7. Your horn gets stuck when you're following a group of Hell's Angels on the freeway.

8. You get to work and there's a 60 Minutes news team waiting in your outer office.

9. Your four-year-old wakes you up with the news that it's almost impossible to flush a grapefruit down the toilet.


10. Your boss tells you not to bother to remove your coat.

11. Your pet rock snaps at you.

12. Your twin sister forgets your birthday.

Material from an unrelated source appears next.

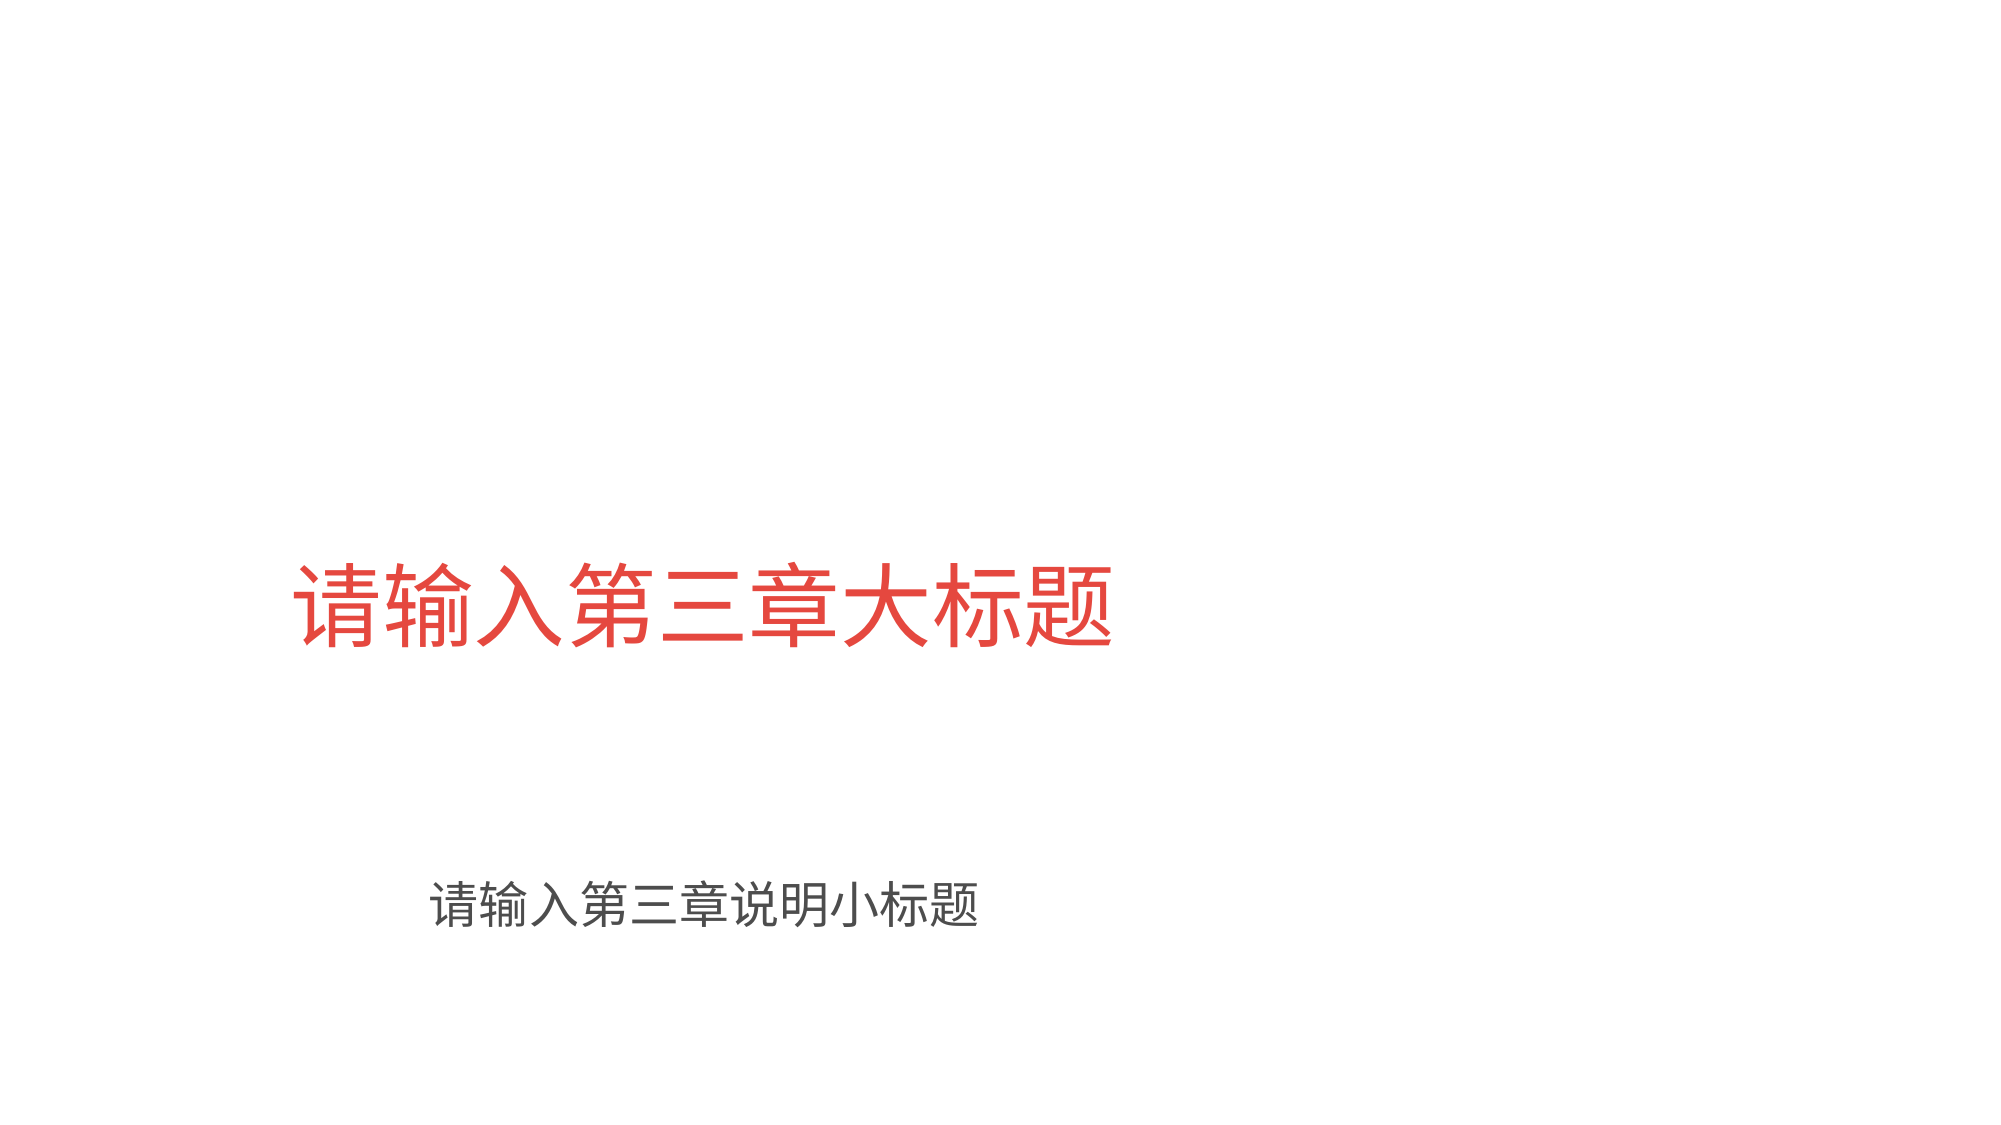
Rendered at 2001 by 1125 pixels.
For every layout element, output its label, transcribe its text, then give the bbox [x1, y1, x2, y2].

list 请输入第三章说明小标题 [273, 835, 1135, 986]
title 请输入第三章大标题 [272, 340, 1135, 814]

13. You wake up to discover that your waterbed broke, and then realize that you don't have a waterbed.

Stupid Criminals

Underage Drinking A man walked into a convenience store with a gun and demanded that the cashier put all the money from the register into a bag. The teller did. Then the man saw a bottle of Scotch behind the counter and told the cashier to give it to him. The cashier refused and said she did not believe he was over 21. The man insisted that he was. The cashier held her ground. Finally, the man took out his driver's license and showed it to her. The cashier looked it over carefully and sure enough, he was over 21. She gave him the Scotch and the man left. Two hours later he was arrested after she called the police with his name and address.

 

Joy Ride Some employees of an airplane manufacturing company decided to have some fun. They stole a life raft from the plane they were working on. They successfully got it out and took it home without getting caught. Later they took it for a ride down the river. But soon they saw a Coast Guard helicopter coming toward them. It turns out that the helicopter was homing in on the emergency locator beacon that had activated when they inflated the raft.

 

Robbing a Liquor Store A man decided to steal some beer from a liquor store. He got a cinder block, went to the store, lifted the cinder block over his head and threw it at the window. The cinder block bounced back at him, hit him in the head and knocked him unconscious. The window was made of Plexi Glass. The whole thing was caught on video tape.

 

Speeding Ticket A driver was speeding and was unknowingly caught in a speed trap that measured his speed with radar and photographed his car. In the mail, he later received a ticket for $100, along with a photograph of his car. He sent the ticket back with a photograph of a $100 bill. He then received a letter from the police department with a photograph of hand cuffs. He paid the ticket.

 

Don't Be Nervous A nervous pair of robbers entered a record store to rob it. The first one shouted, "Nobody move!" When his partner mover, the startled robber shot him.

 

This One's Not a Criminal, But Still Pretty Dumb Too Dumb For Words A woman called the poison control center, upset because her little daughter had eaten some ants. The person at poison control assured her that ants were not dangerous and that her little girl would be fine. The mother was relieved, then (fortunately) mentioned that she had given her daughter some ant poison to kill the ants. She was told to get to the emergency room as quickly as possible.